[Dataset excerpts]
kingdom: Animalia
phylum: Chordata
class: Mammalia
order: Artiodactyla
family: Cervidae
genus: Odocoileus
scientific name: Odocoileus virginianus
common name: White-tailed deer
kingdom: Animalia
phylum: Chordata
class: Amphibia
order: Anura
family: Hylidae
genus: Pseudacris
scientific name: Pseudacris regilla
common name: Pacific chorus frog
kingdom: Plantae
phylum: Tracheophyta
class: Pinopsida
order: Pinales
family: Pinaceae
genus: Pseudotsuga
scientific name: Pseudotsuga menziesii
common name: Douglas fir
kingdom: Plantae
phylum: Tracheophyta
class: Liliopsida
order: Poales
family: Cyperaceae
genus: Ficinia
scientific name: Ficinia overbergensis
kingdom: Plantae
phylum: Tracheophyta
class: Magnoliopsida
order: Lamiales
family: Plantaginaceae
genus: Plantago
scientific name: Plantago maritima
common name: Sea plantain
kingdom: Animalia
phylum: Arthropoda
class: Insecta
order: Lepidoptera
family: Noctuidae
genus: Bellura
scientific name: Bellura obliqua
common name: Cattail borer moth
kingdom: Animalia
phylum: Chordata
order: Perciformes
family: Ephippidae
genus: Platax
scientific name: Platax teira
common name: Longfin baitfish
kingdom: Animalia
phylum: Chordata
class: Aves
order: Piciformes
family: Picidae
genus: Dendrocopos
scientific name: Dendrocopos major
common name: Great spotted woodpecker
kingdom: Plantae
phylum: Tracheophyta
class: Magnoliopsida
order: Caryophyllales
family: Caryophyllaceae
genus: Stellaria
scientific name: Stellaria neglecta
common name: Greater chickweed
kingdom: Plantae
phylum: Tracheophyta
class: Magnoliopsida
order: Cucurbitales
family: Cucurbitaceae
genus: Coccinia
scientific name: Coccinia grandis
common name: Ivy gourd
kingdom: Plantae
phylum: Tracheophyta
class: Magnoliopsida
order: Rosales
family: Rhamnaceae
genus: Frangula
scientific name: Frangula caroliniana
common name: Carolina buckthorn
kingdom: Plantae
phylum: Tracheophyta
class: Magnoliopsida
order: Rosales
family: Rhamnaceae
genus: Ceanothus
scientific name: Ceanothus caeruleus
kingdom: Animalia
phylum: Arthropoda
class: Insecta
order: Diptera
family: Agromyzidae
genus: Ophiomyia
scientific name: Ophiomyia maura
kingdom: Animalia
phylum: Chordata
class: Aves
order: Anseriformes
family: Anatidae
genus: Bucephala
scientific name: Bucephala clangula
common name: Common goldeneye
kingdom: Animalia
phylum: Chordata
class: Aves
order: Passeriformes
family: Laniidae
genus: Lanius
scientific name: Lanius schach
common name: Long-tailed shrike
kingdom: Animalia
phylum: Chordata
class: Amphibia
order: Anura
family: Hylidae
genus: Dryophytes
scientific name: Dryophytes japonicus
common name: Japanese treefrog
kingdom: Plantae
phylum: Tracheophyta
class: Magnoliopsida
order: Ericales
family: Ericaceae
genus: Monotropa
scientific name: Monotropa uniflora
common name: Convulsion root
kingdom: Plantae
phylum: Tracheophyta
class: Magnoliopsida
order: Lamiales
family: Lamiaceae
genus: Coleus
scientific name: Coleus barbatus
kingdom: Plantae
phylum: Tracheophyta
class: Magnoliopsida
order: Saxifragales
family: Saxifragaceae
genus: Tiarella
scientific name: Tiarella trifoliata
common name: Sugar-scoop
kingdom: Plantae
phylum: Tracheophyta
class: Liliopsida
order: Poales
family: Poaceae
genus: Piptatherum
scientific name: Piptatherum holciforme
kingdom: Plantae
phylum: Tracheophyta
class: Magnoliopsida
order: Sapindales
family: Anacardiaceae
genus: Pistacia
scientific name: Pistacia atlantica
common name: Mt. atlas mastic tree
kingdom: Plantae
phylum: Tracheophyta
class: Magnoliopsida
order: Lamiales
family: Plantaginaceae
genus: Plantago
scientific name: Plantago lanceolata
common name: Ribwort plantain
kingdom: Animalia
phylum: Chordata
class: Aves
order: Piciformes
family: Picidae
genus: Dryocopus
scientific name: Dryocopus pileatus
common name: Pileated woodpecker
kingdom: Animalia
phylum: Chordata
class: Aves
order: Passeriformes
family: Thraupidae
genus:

* **WHAT IS REQUIRED**: Recast everything from the start of the data above down to the line containing "scientific name: Platax teira" as a two-column CSV with the columns "rank" and "name", one row per line. Put each value in a single quoted field and turn any line breaks into spaces.

* **SOLUTION TO THIS EXERCISE**:
rank,name
"kingdom:","Animalia"
"phylum:","Chordata"
"class:","Mammalia"
"order:","Artiodactyla"
"family:","Cervidae"
"genus:","Odocoileus"
"scientific name:","Odocoileus virginianus"
"common name:","White-tailed deer"
"kingdom:","Animalia"
"phylum:","Chordata"
"class:","Amphibia"
"order:","Anura"
"family:","Hylidae"
"genus:","Pseudacris"
"scientific name:","Pseudacris regilla"
"common name:","Pacific chorus frog"
"kingdom:","Plantae"
"phylum:","Tracheophyta"
"class:","Pinopsida"
"order:","Pinales"
"family:","Pinaceae"
"genus:","Pseudotsuga"
"scientific name:","Pseudotsuga menziesii"
"common name:","Douglas fir"
"kingdom:","Plantae"
"phylum:","Tracheophyta"
"class:","Liliopsida"
"order:","Poales"
"family:","Cyperaceae"
"genus:","Ficinia"
"scientific name:","Ficinia overbergensis"
"kingdom:","Plantae"
"phylum:","Tracheophyta"
"class:","Magnoliopsida"
"order:","Lamiales"
"family:","Plantaginaceae"
"genus:","Plantago"
"scientific name:","Plantago maritima"
"common name:","Sea plantain"
"kingdom:","Animalia"
"phylum:","Arthropoda"
"class:","Insecta"
"order:","Lepidoptera"
"family:","Noctuidae"
"genus:","Bellura"
"scientific name:","Bellura obliqua"
"common name:","Cattail borer moth"
"kingdom:","Animalia"
"phylum:","Chordata"
"order:","Perciformes"
"family:","Ephippidae"
"genus:","Platax"
"scientific name:","Platax teira"